# Given data
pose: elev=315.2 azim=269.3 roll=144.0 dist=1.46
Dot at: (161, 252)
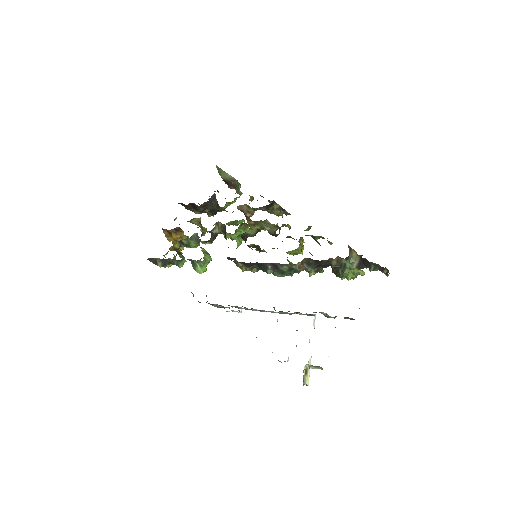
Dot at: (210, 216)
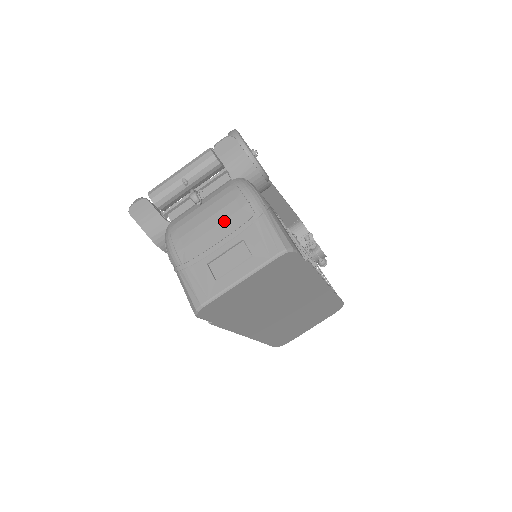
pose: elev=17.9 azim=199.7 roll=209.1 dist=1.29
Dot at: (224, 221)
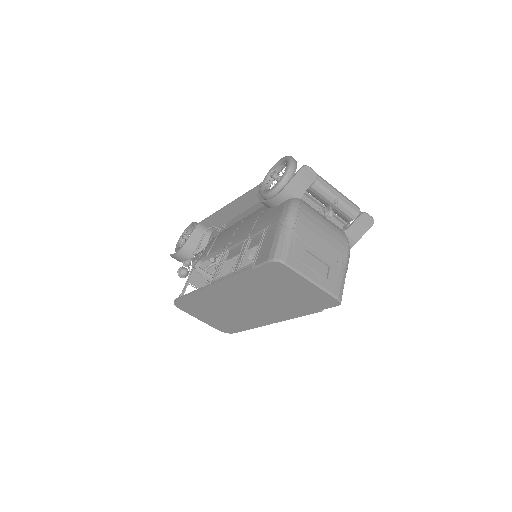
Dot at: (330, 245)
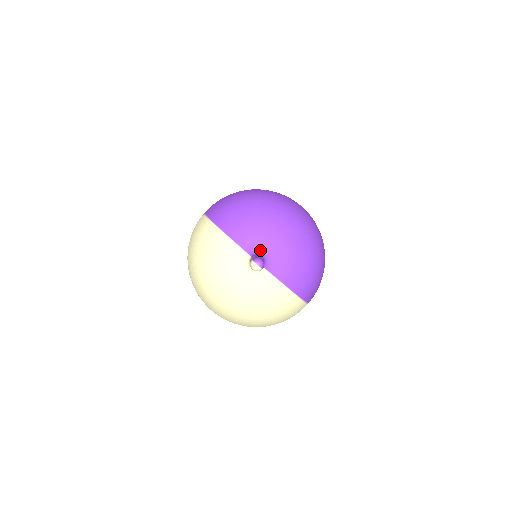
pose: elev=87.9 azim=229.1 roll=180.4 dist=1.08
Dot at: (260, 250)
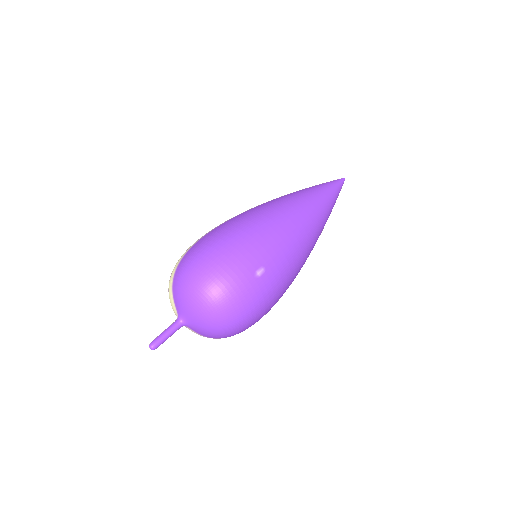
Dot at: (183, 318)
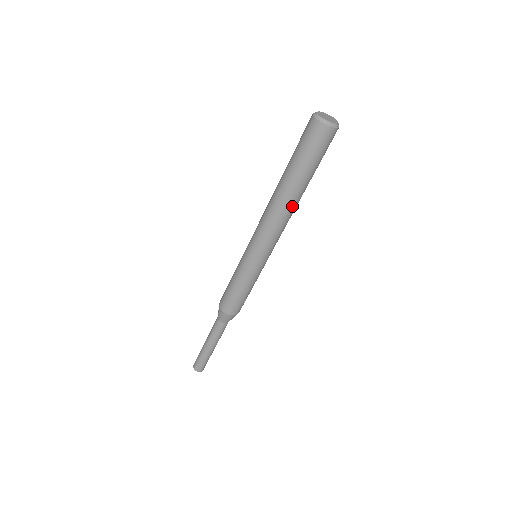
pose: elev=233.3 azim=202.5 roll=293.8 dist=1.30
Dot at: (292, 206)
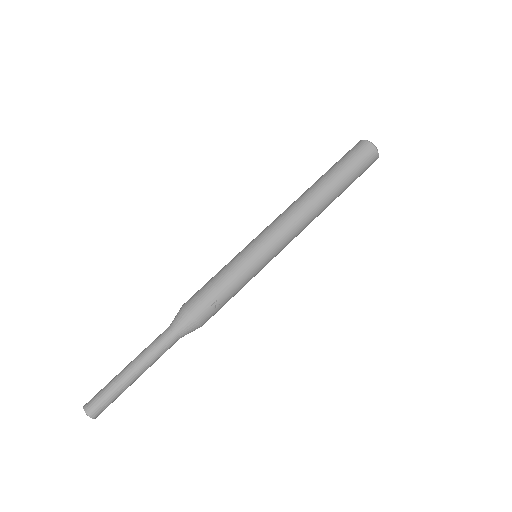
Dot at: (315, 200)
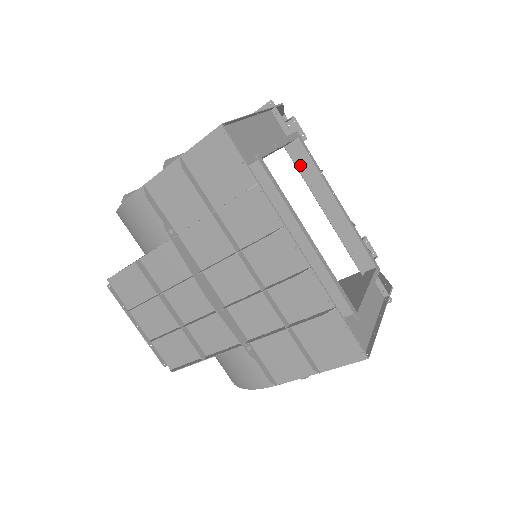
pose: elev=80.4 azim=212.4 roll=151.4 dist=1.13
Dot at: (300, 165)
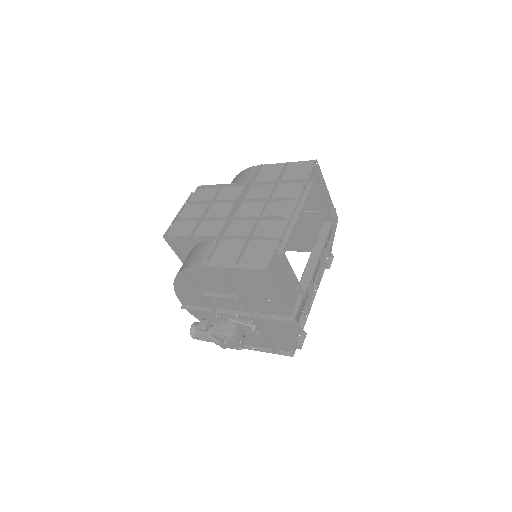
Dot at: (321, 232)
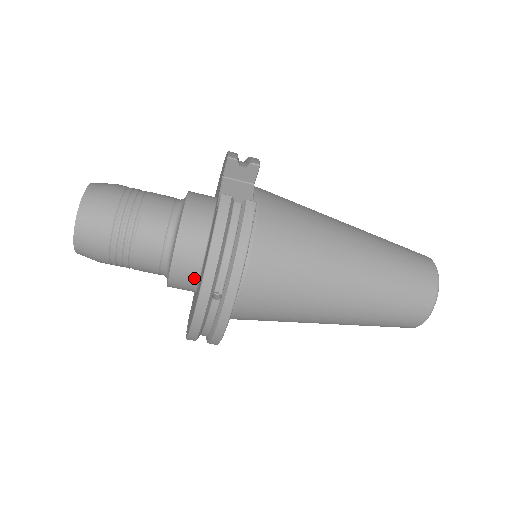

* * *

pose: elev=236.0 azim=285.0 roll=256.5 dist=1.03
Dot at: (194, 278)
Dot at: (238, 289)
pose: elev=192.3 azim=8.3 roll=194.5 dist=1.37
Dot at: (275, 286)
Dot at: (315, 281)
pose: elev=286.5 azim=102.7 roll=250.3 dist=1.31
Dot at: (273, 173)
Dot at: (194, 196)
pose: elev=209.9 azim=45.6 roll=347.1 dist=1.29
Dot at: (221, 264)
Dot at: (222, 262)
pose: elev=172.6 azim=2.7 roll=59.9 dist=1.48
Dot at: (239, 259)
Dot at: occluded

# Do this
Set out the material above, from the line containing "pose: elev=80.4 azim=212.4" through the line containing "Dot at: (321, 232)", as a numbered list. Skip blank lines and leave out the pictures.

# Expected answer
1. pose: elev=80.4 azim=212.4 roll=151.4 dist=1.13
2. Dot at: (300, 165)
3. Dot at: (321, 232)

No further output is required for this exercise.